*Selbst ausprobieren:* Kannst du aus dem Text zur geringfügigen Nebenbeschäftigung die Stelle wörtlich zitieren, die bei den Worten „1. Gleichzeitig bei“ beginnt und nach „rechtlich zulässig ist.“ endet?

1. Gleichzeitig bei einem Arbeitgeber angestellt sein (teilzeit) eine geringfügige Nebenbeschäftigung bei einem anderen Arbeitgeber ausüben
Neben einer Hauptbeschäftigung kann zwar jeder zusätzlich jeder eine geringfügige Nebenbeschäftigung ausüben, jedoch nicht beim selben Arbeitgeber. Ihre Frau plant die geringfügige Nebenbeschäftigung bei einem anderen Arbeitgeber anzunehmen, so dass das Vorhaben rechtlich zulässig ist.

*Bereitgestellte Angaben:*

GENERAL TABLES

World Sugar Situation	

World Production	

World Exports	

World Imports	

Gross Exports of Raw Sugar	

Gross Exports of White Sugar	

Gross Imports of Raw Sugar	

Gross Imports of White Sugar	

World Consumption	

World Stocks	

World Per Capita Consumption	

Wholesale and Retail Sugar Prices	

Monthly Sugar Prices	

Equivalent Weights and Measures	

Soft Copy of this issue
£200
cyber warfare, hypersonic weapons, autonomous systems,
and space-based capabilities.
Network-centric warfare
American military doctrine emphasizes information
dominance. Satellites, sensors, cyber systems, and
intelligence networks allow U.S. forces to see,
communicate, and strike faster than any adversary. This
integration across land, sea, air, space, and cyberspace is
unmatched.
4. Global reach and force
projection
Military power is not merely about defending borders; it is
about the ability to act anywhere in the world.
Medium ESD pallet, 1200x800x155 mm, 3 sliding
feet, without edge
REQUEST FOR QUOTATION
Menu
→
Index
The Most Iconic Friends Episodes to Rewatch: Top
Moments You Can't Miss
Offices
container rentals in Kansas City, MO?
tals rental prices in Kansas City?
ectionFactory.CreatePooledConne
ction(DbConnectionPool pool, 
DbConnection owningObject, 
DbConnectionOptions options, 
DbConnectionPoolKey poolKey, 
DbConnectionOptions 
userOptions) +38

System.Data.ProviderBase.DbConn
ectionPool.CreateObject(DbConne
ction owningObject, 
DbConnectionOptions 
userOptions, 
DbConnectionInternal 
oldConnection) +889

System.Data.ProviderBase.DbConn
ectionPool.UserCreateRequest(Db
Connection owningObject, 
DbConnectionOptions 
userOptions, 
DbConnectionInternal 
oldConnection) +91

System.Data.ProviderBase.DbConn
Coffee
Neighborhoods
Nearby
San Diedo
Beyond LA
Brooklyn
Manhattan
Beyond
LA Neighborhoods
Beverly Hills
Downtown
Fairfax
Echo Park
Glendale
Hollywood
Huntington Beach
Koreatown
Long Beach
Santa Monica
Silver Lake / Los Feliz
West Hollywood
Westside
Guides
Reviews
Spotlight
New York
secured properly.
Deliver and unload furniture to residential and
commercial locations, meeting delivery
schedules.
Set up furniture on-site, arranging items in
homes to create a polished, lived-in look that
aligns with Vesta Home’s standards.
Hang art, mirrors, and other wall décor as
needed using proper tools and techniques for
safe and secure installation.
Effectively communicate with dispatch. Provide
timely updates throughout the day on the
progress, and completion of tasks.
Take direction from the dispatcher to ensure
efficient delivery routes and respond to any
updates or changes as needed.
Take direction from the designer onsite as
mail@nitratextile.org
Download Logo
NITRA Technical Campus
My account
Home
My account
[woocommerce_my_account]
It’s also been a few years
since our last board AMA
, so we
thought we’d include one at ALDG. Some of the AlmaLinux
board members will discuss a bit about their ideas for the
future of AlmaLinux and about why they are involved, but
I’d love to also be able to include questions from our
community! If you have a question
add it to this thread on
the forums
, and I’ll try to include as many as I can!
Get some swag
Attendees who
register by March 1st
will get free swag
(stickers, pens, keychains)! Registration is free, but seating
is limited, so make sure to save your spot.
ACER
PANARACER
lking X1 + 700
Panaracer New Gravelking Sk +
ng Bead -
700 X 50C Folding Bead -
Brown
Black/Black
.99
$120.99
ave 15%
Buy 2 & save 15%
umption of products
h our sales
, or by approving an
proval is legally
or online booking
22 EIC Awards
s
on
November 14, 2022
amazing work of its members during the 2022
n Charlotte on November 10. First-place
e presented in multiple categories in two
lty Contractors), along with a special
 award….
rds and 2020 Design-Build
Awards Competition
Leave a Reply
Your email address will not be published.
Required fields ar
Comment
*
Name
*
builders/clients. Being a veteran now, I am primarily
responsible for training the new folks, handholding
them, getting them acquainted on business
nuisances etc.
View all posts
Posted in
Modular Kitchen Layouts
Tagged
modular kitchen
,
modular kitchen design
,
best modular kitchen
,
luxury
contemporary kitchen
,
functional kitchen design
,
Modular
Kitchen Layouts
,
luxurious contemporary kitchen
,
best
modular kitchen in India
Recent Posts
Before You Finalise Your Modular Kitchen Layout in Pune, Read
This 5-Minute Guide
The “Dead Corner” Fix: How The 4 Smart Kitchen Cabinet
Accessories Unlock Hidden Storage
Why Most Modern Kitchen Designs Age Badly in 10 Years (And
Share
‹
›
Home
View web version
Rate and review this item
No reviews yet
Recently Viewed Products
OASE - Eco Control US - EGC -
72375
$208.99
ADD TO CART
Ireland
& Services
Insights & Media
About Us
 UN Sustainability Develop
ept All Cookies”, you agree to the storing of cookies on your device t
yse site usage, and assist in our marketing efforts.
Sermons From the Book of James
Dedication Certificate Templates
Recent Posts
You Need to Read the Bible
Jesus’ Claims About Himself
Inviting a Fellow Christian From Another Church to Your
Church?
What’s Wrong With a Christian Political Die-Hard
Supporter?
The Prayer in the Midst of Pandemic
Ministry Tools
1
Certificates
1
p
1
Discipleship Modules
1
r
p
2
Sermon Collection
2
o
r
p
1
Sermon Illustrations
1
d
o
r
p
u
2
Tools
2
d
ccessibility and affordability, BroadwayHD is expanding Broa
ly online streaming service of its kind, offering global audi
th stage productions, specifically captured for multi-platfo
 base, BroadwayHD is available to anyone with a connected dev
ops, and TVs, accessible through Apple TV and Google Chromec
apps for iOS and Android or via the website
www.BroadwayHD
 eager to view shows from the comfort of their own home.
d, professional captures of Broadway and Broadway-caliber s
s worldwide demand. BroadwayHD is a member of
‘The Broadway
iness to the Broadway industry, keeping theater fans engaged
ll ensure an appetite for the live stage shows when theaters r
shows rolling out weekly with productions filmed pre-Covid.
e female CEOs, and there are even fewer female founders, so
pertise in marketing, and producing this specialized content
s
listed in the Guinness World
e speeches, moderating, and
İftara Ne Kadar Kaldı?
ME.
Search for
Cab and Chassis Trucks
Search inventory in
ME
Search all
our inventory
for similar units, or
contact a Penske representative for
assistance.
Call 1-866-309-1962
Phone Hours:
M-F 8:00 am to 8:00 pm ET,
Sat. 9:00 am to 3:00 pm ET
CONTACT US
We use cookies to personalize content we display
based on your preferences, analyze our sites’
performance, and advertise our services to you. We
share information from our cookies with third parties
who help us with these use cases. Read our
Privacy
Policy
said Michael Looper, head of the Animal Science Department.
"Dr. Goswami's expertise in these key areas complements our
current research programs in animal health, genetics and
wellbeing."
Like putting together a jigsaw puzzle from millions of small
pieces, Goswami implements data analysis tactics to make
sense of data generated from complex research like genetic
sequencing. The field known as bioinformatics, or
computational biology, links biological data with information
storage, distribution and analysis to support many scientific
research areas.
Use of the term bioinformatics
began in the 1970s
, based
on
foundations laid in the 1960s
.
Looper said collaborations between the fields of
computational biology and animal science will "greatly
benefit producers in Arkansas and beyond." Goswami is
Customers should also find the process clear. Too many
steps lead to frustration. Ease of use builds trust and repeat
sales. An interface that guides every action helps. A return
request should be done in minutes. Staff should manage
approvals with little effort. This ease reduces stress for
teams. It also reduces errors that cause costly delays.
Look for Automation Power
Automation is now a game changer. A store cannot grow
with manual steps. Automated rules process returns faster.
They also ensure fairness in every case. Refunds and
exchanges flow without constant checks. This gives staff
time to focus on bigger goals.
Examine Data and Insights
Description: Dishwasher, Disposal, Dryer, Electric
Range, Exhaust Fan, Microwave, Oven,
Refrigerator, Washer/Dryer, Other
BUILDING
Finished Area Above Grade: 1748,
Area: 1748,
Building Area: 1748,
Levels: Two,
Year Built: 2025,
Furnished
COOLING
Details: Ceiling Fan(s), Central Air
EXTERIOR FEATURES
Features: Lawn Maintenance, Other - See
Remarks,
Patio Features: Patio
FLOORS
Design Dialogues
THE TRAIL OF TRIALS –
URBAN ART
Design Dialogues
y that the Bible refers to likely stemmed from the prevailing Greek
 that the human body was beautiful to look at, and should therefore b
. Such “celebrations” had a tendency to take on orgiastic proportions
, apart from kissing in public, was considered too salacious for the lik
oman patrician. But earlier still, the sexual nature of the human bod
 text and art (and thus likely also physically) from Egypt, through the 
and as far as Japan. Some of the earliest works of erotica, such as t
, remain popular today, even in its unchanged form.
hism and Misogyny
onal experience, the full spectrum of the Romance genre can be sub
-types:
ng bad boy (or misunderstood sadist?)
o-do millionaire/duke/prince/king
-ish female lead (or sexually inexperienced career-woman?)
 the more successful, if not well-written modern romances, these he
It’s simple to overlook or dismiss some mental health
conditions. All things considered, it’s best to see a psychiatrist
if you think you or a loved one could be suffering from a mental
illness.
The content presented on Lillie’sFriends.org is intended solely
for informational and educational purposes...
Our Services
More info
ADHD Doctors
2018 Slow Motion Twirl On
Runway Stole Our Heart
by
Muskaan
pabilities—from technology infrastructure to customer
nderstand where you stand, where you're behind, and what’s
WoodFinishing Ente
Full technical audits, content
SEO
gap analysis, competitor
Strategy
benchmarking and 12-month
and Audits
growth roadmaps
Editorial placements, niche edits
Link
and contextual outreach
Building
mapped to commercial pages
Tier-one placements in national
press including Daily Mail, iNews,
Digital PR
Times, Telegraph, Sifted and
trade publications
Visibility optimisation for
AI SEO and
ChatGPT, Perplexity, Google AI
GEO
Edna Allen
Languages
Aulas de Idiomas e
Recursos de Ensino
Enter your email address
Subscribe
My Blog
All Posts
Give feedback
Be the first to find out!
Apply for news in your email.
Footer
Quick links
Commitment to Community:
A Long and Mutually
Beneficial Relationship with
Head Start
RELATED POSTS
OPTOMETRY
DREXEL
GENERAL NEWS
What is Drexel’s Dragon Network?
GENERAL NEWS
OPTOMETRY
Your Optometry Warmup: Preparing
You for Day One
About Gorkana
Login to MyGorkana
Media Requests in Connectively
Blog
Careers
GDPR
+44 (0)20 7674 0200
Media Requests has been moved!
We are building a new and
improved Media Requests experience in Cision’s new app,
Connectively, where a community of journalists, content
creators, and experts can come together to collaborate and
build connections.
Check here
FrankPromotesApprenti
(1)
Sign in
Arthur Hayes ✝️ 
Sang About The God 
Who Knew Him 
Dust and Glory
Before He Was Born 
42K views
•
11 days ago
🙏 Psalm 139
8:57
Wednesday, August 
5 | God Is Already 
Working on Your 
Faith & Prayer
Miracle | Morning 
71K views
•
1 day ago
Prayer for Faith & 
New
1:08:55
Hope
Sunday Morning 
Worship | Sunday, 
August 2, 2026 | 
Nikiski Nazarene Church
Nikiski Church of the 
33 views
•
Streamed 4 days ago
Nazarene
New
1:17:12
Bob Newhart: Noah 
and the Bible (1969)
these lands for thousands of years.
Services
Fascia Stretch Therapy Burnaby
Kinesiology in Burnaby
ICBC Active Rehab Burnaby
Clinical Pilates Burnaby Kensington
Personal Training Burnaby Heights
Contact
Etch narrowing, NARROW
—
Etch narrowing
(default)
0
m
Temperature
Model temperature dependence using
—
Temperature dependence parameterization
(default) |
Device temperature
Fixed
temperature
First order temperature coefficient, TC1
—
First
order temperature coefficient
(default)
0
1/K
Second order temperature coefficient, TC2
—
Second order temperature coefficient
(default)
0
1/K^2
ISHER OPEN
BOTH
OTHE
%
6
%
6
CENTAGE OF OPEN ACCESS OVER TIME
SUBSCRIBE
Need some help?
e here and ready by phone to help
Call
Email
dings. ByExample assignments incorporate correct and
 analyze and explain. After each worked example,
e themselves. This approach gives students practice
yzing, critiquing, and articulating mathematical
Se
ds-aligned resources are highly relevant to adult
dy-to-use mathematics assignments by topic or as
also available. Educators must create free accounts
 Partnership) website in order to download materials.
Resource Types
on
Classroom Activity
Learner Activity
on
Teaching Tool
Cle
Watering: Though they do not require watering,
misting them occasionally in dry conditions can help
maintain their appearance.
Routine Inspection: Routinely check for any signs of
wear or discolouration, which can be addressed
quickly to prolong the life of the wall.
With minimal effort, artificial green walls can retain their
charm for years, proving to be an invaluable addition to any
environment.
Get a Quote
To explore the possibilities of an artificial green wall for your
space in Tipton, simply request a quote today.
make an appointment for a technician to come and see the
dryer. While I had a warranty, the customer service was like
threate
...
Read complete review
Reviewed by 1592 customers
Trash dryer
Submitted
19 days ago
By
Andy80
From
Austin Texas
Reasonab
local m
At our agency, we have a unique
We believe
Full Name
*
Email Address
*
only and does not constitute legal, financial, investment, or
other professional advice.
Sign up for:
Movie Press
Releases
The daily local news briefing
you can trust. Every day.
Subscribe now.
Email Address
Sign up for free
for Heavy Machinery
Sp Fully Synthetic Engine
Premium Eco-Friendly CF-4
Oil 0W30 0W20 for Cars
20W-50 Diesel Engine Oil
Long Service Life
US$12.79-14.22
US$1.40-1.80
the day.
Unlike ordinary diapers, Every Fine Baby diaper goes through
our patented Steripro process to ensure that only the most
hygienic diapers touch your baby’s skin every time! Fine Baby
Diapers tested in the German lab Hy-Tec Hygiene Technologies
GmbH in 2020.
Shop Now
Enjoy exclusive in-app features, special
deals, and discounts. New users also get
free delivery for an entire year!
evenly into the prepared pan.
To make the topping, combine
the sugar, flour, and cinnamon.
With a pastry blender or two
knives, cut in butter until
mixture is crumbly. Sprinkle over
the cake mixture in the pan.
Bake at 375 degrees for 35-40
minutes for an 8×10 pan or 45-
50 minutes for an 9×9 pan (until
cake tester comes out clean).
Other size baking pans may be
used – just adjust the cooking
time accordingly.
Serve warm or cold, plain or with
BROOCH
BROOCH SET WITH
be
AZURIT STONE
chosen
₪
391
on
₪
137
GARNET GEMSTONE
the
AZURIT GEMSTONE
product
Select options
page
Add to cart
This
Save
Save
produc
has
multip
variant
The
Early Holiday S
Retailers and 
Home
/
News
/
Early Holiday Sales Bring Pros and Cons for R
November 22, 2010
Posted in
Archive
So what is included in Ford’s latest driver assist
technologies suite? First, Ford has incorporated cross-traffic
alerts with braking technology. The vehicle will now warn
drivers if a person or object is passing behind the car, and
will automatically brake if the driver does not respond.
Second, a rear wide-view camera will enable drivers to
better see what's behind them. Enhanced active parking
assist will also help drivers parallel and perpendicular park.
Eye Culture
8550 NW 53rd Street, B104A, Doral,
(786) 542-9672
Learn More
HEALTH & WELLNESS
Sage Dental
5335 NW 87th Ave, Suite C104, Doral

*Antwortteil:*
1. Gleichzeitig bei einem Arbeitgeber angestellt sein (teilzeit) eine geringfügige Nebenbeschäftigung bei einem anderen Arbeitgeber ausüben
Neben einer Hauptbeschäftigung kann zwar jeder zusätzlich jeder eine geringfügige Nebenbeschäftigung ausüben, jedoch nicht beim selben Arbeitgeber. Ihre Frau plant die geringfügige Nebenbeschäftigung bei einem anderen Arbeitgeber anzunehmen, so dass das Vorhaben rechtlich zulässig ist.